# Experiment 002: Template-Compliant Ensemble with Enhanced Features

This experiment:
1. **FIXES TEMPLATE COMPLIANCE** - Last 3 cells match template exactly
2. Uses Arrhenius kinetics + polynomial features
3. Ensemble of MLP + XGBoost + LightGBM + RF with TTA
4. Bagging with 5 MLP models

In [1]:
import numpy as np
import pandas as pd
import torch
import torch.nn as nn
from torch.utils.data import TensorDataset, DataLoader
from sklearn.preprocessing import StandardScaler
from sklearn.multioutput import MultiOutputRegressor
from sklearn.ensemble import RandomForestRegressor
import xgboost as xgb
import lightgbm as lgb
from abc import ABC
import tqdm
import warnings
warnings.filterwarnings('ignore')

# Set paths for local execution
DATA_PATH = '/home/data'
torch.set_default_dtype(torch.double)

print(f"PyTorch version: {torch.__version__}")
print(f"CUDA available: {torch.cuda.is_available()}")

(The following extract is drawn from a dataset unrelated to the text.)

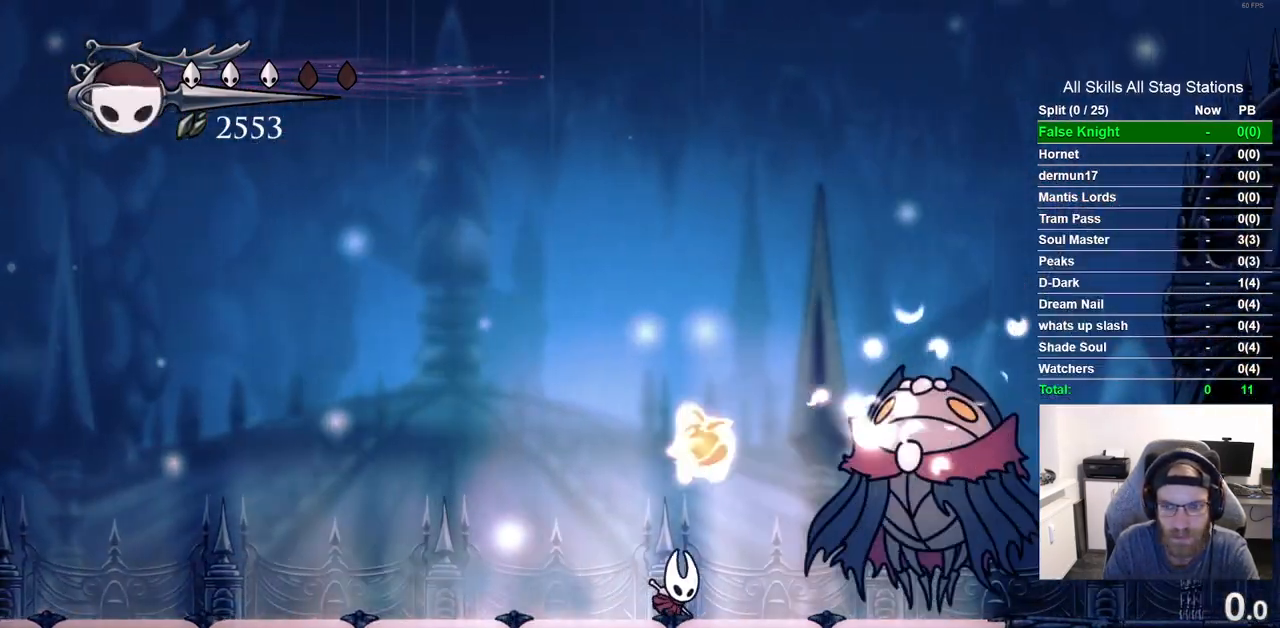
{"dt_ms": 500, "buttons": ["DPAD_RIGHT"], "left_stick": "center", "right_stick": "center", "events": [[83, "SQUARE", "down"], [200, "SQUARE", "up"]]}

PyTorch version: 2.2.0+cu118
CUDA available: True


In [2]:
# --- UTILITY FUNCTIONS (matching template) ---
INPUT_LABELS_NUMERIC = ["Residence Time", "Temperature"]
INPUT_LABELS_SINGLE_FEATURES = ["SOLVENT NAME"]
INPUT_LABELS_FULL_FEATURES = ["SOLVENT A NAME", "SOLVENT B NAME", "SolventB%"]
TARGET_LABELS = ["Product 2", "Product 3", "SM"]

def load_data(name="full"):
    assert name in ["full", "single_solvent"]
    if name == "full":
        df = pd.read_csv(f'{DATA_PATH}/catechol_full_data_yields.csv')
        X = df[["Residence Time", "Temperature", "SOLVENT A NAME", "SOLVENT B NAME", "SolventB%"]]
    else:
        df = pd.read_csv(f'{DATA_PATH}/catechol_single_solvent_yields.csv')
        X = df[["Residence Time", "Temperature", "SOLVENT NAME"]]
    Y = df[TARGET_LABELS]
    return X, Y

def load_features(name="spange_descriptors"):
    return pd.read_csv(f'{DATA_PATH}/{name}_lookup.csv', index_col=0)

def generate_leave_one_out_splits(X, Y):
    for solvent in sorted(X["SOLVENT NAME"].unique()):
        mask = X["SOLVENT NAME"] != solvent
        yield (X[mask], Y[mask]), (X[~mask], Y[~mask])

def generate_leave_one_ramp_out_splits(X, Y):
    ramps = X[["SOLVENT A NAME", "SOLVENT B NAME"]].drop_duplicates()
    for _, row in ramps.iterrows():
        mask = ~((X["SOLVENT A NAME"] == row["SOLVENT A NAME"]) & (X["SOLVENT B NAME"] == row["SOLVENT B NAME"]))
        yield (X[mask], Y[mask]), (X[~mask], Y[~mask])

# Load feature lookups
SPANGE_DF = load_features('spange_descriptors')
ACS_PCA_DF = load_features('acs_pca_descriptors')
print(f"Spange: {SPANGE_DF.shape}, ACS_PCA: {ACS_PCA_DF.shape}")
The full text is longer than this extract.